The other thing in the back of my mind is that "ffado-test BusReset?" is not a user command - people generally should not need to do this at all. It's therefore hard to justify spending a lot of developer time fixing something which, at the end of the day, is just a convenience tool for developers. Anyway, more to follow.

(follow-up: ↓ 12 ) 06/12/12 06:29:41 changed by jwoithe

I have re-analysed the situation and now understand fully what was going on. r2164 contains a more robust fix for the problem which doesn't rely on an ad hoc usleep(). So long as I haven't missed any corner cases, r2164 should resolve this issue.

The deadlock described in this ticket occurred via the following sequence of events. Firstly, PosixThread::Start() was called to start the thread, which it did. It returned to the caller and execution of the program continued. In the case of "ffado-test BusReset?", the main program completed very quickly, resulting in a call to PosixThread::Stop() in very short order. Critically, due to scheduling behaviour, PosixThread::Stop() could, at times, get executed before the relevant thread's PosixThread::ThreadHandler?() had a chance to get going. The end result was that PosixThread::Stop() acquired m_lock and then blocked, waiting for the thread to terminate.

In the meantime, PosixThread::ThreadHandler?() was scheduled and it tried for m_lock. This blocked because in this scenario PosixThread::Stop() already had the lock. This resulted in the observed deadlock.

r2164 addresses this problem by ensuring that PosixThread::ThreadHandler?() acquires m_lock before anything else (essentially PosixThread::Start() will not return until the thread has signaled that it has the lock). Even if PosixThread::Stop() is called very soon after PosixThread::Start() the deadlock cannot occur because PosixThread::ThreadHandler?() already has the lock at this point. This ensures the logic in PosixThread::Stop() (and PosixThread::Kill(), coincidently) works as expected.

The reason I took the time to fix this properly is that I have a suspicion that similar race conditions may be behind some of the intermittent start-up problems I've been investigating lately. These don't cause deadlocks, but could (for example) cause thread-based objects to be used prematurely, giving erratic or undefined results.

yves: please re-test using svn r2164 and report your findings.

(in reply to: ↑ 9 ) 06/12/12 13:25:57 changed by yves.g

Replying to jwoithe:

The other thing in the back of my mind is that "ffado-test BusReset?" is not a user command - people generally should not need to do this at all. It's therefore hard to justify spending a lot of developer time fixing something which, at the end of the day, is just a convenience tool for developers. Anyway, more to follow.

You are right, "ffado-test BusReset?" should not be necessary. I probably use it too frequently. There was a time where I took the habit to use it systematically before starting jack, and at that moment it helped me a lot. I will try to forget this command...
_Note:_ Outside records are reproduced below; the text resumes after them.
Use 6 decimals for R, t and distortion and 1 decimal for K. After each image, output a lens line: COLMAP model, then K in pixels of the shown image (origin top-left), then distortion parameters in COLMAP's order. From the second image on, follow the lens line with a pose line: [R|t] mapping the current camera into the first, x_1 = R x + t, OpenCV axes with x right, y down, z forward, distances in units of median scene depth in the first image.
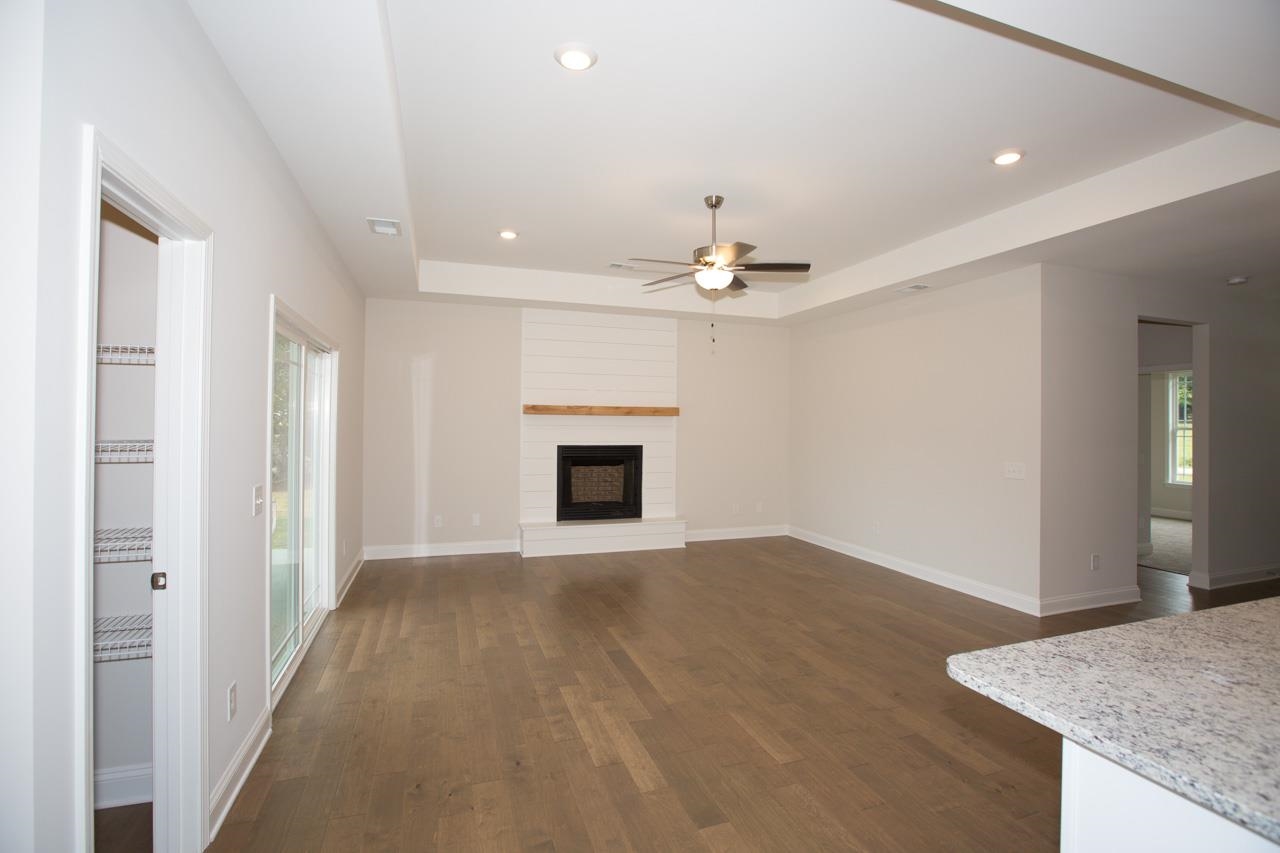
lens RADIAL K [[596.5, 0, 642.1], [0, 596.5, 434.2], [0, 0, 1]] dist [-0.014634, 0.007060]
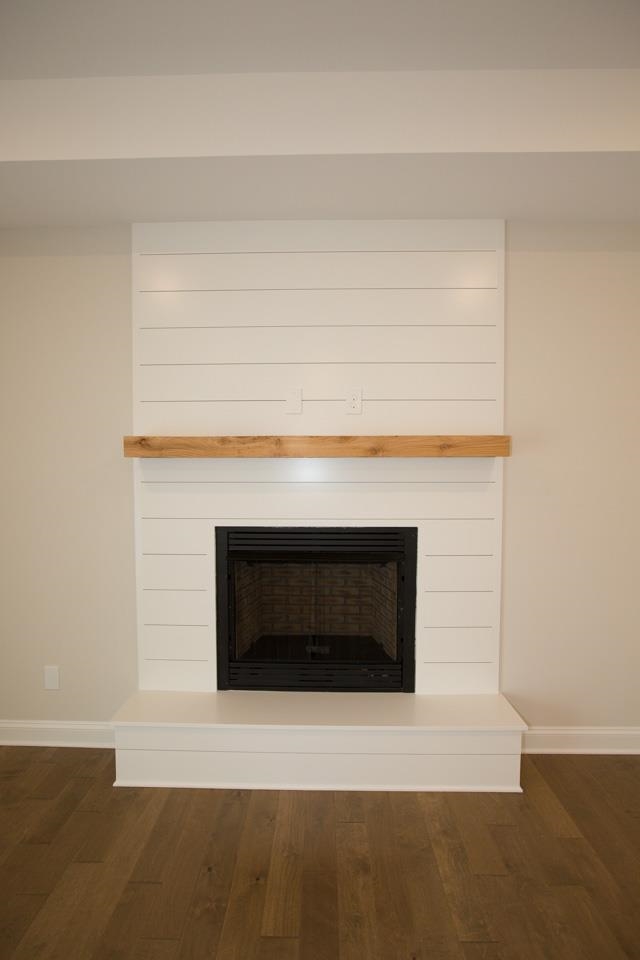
lens RADIAL K [[510.6, 0, 321.0], [0, 510.6, 496.2], [0, 0, 1]] dist [0.000316, 0.000098]
pose [[0.934880, 0.014089, -0.354683, 0.067773], [0.003905, 0.998743, 0.049965, -0.022292], [0.354942, -0.048097, 0.933650, 0.661139]]
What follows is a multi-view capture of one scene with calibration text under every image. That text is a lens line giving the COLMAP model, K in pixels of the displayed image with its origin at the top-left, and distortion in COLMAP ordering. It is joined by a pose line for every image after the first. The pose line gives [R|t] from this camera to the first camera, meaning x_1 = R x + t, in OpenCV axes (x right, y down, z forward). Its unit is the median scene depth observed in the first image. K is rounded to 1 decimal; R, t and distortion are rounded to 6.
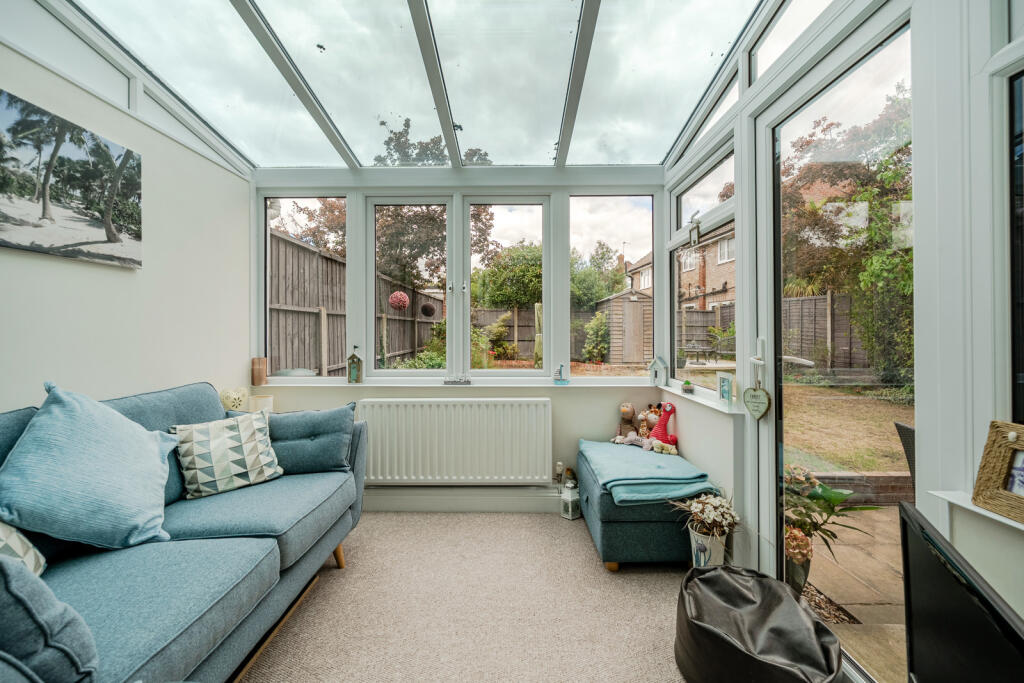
lens RADIAL K [[407.4, 0, 511.0], [0, 407.4, 336.9], [0, 0, 1]] dist [-0.001588, -0.000178]
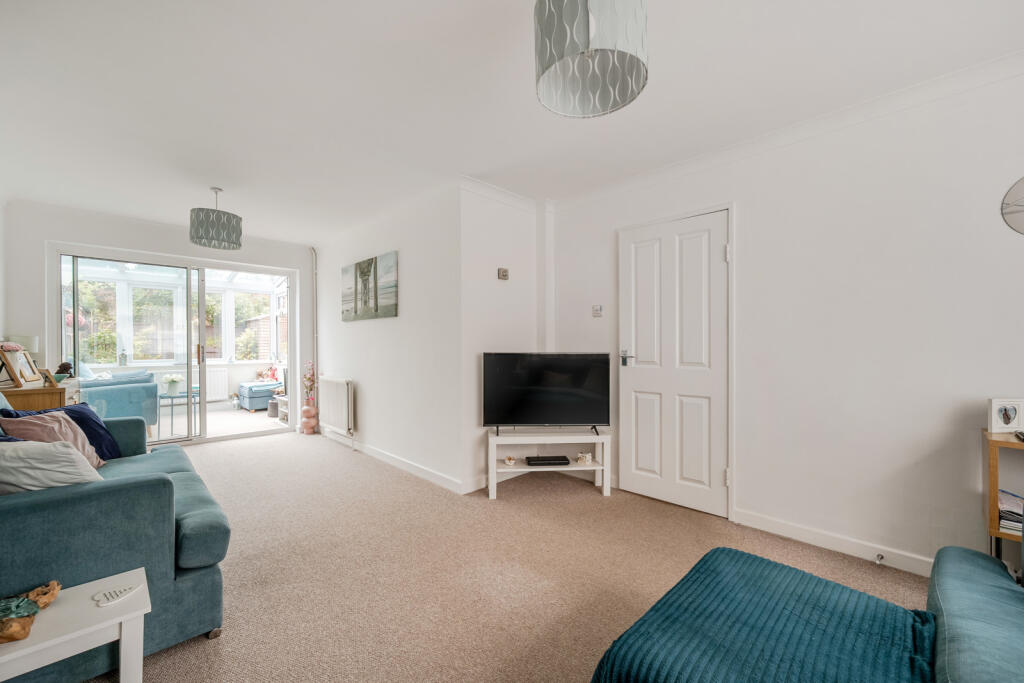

(in reply to: ↑ 10 ) 06/12/12 13:29:45 changed by yves.g

Replying to jwoithe:

yves: please re-test using svn r2164 and report your findings.

I compiled and started jack without any problem. I will continue testing. Since the error was random, it will take some time for me to be convinced that it has disappeared.

Let's talk about it later...

06/13/12 15:42:35 changed by stefanr

yves.g, in a perfect world you wouldn't need it, but anyway: "firecontrol <<< br" is an alternative to "ffado-test BusReset?". Or you write your own 7-line utility which opens /dev/fw1 and issues an FW_CDEV_IOC_INITIATE_BUS_RESET ioctl.

06/20/12 14:13:48 changed by yves.g

  • status changed from new to closed.
  • resolution set to fixed.

One week later, having tested almost every day, I confirm that the error no longer appears. I propose to consider this bug as "fixed".

06/20/12 17:05:26 changed by jwoithe

Great! Thanks yves.g for the ongoing testing and verification of the fix.

I suspect that the issue addressed by this fix may well have contributed to some of the unpredicatable startup glitches reported from time to time. So even if the usage which prompted this ticket is somewhat uncommon I think the resulting fix is valuable.